Three years from now, there will have been three more World Series played and three more Superbowls will be in the history books, but the next American Presidential election will still be more than a month in the future. Three more installments of the Oscar - Awards TV special will have been broadcasted before the Election Night coverage goes on the air.
It seems to the World's Laziest Journalist that even if any of our hero writers, Hemingway, Kerouac, and Hunter S. Thompson were still alive and churning out content, they would have a serious problem with the challenge of writing material from now until then that would hold readers' interest and be worth the effort.

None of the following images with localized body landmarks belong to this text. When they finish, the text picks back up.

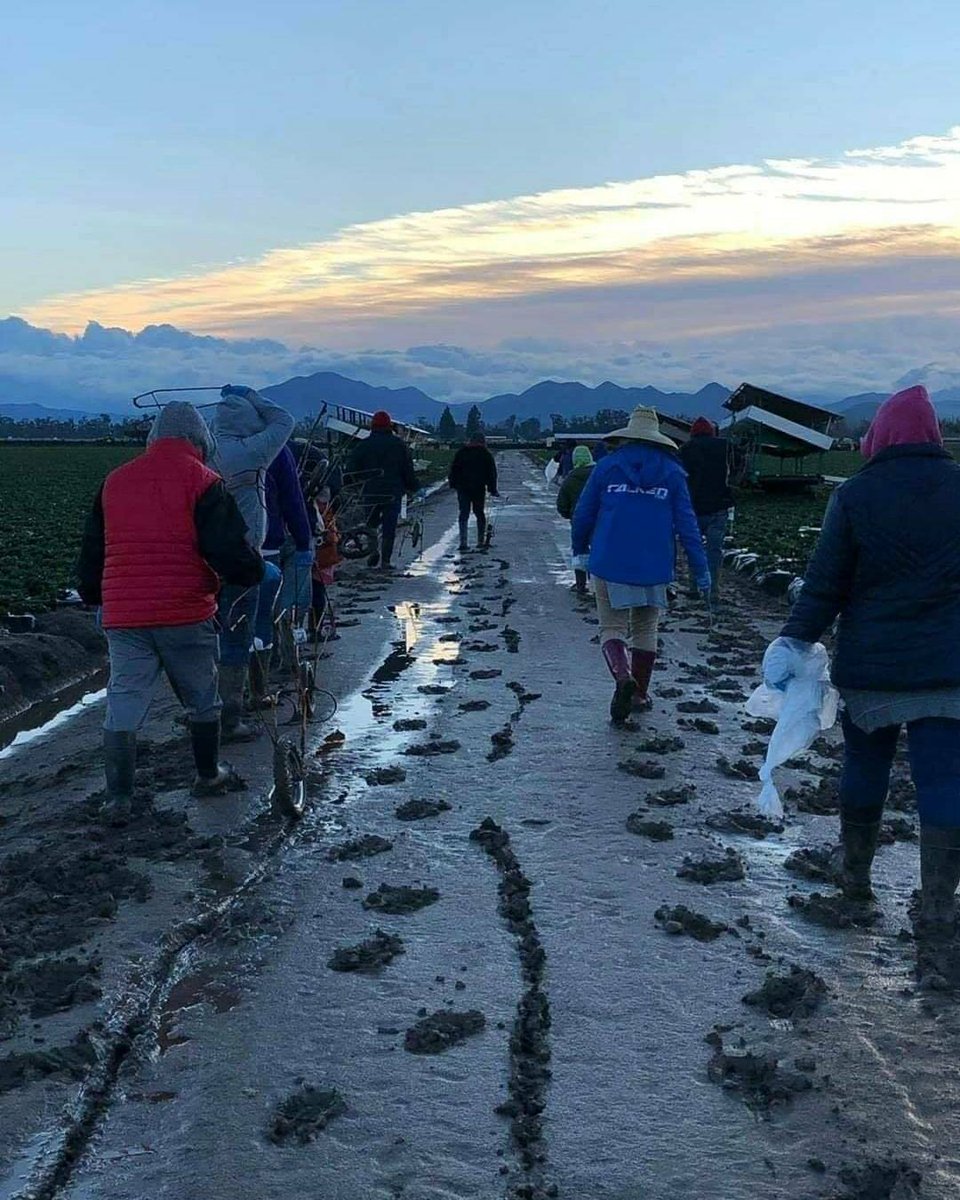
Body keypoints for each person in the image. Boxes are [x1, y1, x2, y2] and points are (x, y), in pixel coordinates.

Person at [774, 384, 960, 985]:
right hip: (950, 670)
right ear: (932, 436)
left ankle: (855, 883)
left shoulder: (856, 496)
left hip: (872, 670)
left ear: (879, 436)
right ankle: (937, 913)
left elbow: (826, 582)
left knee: (865, 767)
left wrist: (794, 640)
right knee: (944, 781)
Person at [77, 402, 265, 820]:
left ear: (153, 438)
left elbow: (93, 551)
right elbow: (228, 550)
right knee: (201, 697)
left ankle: (118, 797)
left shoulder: (116, 481)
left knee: (124, 697)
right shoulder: (203, 481)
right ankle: (208, 774)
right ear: (201, 440)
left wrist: (95, 595)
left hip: (125, 615)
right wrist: (252, 573)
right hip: (184, 610)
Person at [572, 406, 710, 724]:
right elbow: (687, 525)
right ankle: (639, 693)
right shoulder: (673, 473)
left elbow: (583, 513)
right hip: (655, 562)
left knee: (612, 627)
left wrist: (579, 548)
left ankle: (623, 679)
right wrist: (701, 569)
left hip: (610, 558)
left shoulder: (607, 467)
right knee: (647, 627)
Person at [210, 384, 295, 739]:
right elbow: (284, 421)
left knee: (215, 631)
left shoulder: (206, 452)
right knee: (238, 632)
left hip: (206, 559)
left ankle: (222, 701)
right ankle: (232, 714)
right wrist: (256, 398)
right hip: (241, 558)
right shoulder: (250, 450)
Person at [252, 443, 314, 696]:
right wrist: (303, 540)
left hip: (225, 549)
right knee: (280, 609)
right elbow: (292, 498)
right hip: (268, 545)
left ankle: (243, 687)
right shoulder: (275, 449)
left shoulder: (216, 446)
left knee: (242, 616)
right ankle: (281, 666)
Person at [346, 410, 420, 569]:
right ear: (389, 426)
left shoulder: (363, 445)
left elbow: (351, 468)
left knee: (371, 524)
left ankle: (373, 550)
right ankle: (385, 561)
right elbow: (407, 470)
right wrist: (414, 487)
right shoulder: (399, 445)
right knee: (389, 526)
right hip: (392, 492)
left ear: (372, 426)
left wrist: (358, 484)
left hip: (370, 491)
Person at [680, 417, 734, 603]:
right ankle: (713, 592)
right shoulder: (725, 447)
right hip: (719, 507)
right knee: (714, 551)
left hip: (694, 508)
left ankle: (694, 587)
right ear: (712, 432)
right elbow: (737, 469)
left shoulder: (686, 449)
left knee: (693, 548)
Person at [448, 433, 499, 551]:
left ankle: (463, 542)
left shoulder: (461, 452)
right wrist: (493, 489)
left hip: (463, 488)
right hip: (478, 488)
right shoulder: (485, 454)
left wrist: (453, 484)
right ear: (482, 442)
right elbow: (491, 474)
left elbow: (454, 469)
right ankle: (480, 541)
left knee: (464, 513)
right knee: (479, 513)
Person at [556, 445, 595, 593]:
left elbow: (562, 504)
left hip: (578, 519)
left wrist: (569, 514)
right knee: (597, 549)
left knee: (580, 550)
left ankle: (580, 584)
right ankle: (596, 584)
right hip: (600, 519)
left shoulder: (571, 478)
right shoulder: (599, 474)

Fox will have no trouble churning out simultaneously criticism of both President Obama and the front runner, Mrs. Clinton, but could Hunter S. Thompson sustain the "game day" level of intense enthusiasm for that long?
Could a long sustained series of very discouraging news broadcasts cause a country to suffer a collective nervous breakdown? Maybe by the time the 2016 Presidential Election is being held the "Top Forty" radio format will be experiencing a revival.
If a photographer with a blog had access to getting good close up photos of famous personalities such as the President and/or the former First Lady every day for the next three years, wouldn't the hypothetical photog eventually run out of motivation to sustain the effort?
Obviously, if some potential aspect of pop culture is going to motivate a writer for one more week, or for three more years, there is going to have to be a great deal of indulgence for personal preferences as the explanation for various self appointed story assignments and topic selections.
For example, if a writer tried and failed to get press credentials to cover the 1968 Democratic National Convention it seems unlikely that a good connection between then and now will hold the writer's or readers' attention, but if that same fellow saw Jimmy Clark, Phil Hill, and Lorenzo Bandini compete in Formula One car races, then it is quite likely that he will find a flimsy pretext for slipping a plug (or a full length column as film review) into the mix when "Rush," the new Ron Howard movie about auto racing, is released. Heck, the mainstream media crowd seems content to use the horse race analogy every four years; maybe a column about the guys who drive Ferraris could be used as a metaphor for the 2016 Presidential Election.
Our friend writer Dennis Etchison is plunging into the Facebook world with some posts touting his new writing project, so why not help a friend? The book "Mathison by Mathison" is the transcript of a two-and-a-half hour conversation Etchison had with Richard Matheson about his career . It will soon be available from Bad Moon Books. Their web site offers advanced copies autographed by Etchison and Mathison's son.
"Turtle on the Fencepost Finding Faith through Doubt," by Richard B. Patterson, has been mentioned in a previous column and, odds are, it will be plugged again before the results of the 2016 Presidential Election results are broadcasted.
"Eat, Drink, Vote," by Marion Nestle gets a plug just for the clever title.
"Humboldt" by Emily Brady should be of interest to folks looking into the topic of marijuana. Speaking of counties in California, Modoc and Siskiyou counties have voted to secede from the state of California and are starting the process of forming a new state.
Sunday, September 22, 2013, looked like it would be the day that New Zealand would win this year's America's Cup racing trophy and we considered going over to San Francisco and getting some grab shots that would help lure some new Kiwi eyeballs to the humble offerings of political punditry by the World's Laziest Journalist, but then, once again, we suffered an attack of motivation starvation. Even if we learned conclusively that the Prime Minister of New Zealand read our column about the inevitable victory . . . so what?
A sports editor taught young reporters: "Never say never." We wanted to get a bet down on Joe Nameth and the Jets so much, but we couldn't find a bookie. The fellow at the desk next to us was reported to be a bookie who didn't lay off. We never saw him again. Are there any books about Judge Crater?
If we write the first column that brings up a new topic and that topic (with no reference to where it originated) that goes viral . . . so what? Has a book full of illustrations of "slap art" been published? What art museum will be the first to hold a show spotlighting the "slap art" in contemporary culture?